What this task involves: Return word for word the lines of the data starting at the line that contains "Когда вы получаете" and ending at the final line of the data, with both ends included. Give only those lines.

Stored entries:
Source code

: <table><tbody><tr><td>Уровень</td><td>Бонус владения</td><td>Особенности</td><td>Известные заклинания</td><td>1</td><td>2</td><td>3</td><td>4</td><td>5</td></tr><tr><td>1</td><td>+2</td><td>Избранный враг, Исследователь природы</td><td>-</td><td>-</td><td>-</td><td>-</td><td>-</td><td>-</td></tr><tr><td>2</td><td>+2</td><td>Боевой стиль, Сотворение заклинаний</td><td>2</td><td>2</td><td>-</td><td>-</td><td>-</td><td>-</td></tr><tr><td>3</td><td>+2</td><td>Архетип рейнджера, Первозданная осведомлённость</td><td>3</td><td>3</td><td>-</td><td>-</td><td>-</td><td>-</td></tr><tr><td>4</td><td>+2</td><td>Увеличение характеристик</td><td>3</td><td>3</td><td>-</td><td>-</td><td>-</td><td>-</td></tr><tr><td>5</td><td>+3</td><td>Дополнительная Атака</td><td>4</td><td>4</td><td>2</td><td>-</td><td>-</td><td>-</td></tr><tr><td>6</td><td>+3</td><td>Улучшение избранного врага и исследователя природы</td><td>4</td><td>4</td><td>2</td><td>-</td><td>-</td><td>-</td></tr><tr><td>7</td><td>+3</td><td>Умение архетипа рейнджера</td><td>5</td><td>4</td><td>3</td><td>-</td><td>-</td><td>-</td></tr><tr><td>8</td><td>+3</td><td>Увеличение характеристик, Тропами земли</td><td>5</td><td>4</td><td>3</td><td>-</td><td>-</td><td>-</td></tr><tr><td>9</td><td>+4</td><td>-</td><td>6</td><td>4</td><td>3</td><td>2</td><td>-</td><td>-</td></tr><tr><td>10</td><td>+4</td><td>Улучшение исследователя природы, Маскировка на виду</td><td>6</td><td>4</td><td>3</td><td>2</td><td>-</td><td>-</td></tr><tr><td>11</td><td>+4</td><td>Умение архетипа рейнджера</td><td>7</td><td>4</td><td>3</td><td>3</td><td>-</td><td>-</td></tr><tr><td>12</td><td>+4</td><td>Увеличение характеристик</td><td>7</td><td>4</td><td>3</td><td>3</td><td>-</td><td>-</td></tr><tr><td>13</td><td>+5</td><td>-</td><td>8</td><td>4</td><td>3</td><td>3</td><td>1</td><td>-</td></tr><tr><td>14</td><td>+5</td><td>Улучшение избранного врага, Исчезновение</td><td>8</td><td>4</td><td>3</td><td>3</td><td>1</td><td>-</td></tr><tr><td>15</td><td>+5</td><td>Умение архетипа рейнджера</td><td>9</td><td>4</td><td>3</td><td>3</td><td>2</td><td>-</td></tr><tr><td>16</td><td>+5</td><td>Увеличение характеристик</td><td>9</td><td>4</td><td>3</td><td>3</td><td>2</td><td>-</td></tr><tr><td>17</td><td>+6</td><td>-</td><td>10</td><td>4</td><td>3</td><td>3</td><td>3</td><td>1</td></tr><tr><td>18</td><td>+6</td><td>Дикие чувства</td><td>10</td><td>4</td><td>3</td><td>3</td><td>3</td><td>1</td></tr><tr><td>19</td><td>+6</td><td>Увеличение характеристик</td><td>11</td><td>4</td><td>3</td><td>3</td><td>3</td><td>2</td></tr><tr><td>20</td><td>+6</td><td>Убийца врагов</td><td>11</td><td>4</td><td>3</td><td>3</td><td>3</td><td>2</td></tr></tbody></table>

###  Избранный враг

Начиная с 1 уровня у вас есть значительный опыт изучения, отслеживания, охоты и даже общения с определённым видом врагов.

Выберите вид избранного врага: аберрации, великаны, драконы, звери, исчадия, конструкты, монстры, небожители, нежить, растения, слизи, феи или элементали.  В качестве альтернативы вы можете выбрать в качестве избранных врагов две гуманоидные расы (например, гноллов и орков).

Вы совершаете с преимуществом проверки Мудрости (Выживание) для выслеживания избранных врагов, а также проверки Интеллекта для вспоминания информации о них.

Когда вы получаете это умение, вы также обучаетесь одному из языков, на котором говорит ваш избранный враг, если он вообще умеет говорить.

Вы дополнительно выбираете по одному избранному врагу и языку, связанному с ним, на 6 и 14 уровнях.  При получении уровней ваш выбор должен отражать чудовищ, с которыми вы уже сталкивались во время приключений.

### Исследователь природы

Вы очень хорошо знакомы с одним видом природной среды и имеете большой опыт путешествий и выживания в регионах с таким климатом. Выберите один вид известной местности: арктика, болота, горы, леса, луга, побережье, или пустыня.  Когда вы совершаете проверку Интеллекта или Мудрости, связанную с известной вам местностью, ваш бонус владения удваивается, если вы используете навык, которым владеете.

Answer section:
Когда вы получаете это умение, вы также обучаетесь одному из языков, на котором говорит ваш избранный враг, если он вообще умеет говорить.

Вы дополнительно выбираете по одному избранному врагу и языку, связанному с ним, на 6 и 14 уровнях.  При получении уровней ваш выбор должен отражать чудовищ, с которыми вы уже сталкивались во время приключений.

### Исследователь природы

Вы очень хорошо знакомы с одним видом природной среды и имеете большой опыт путешествий и выживания в регионах с таким климатом. Выберите один вид известной местности: арктика, болота, горы, леса, луга, побережье, или пустыня.  Когда вы совершаете проверку Интеллекта или Мудрости, связанную с известной вам местностью, ваш бонус владения удваивается, если вы используете навык, которым владеете.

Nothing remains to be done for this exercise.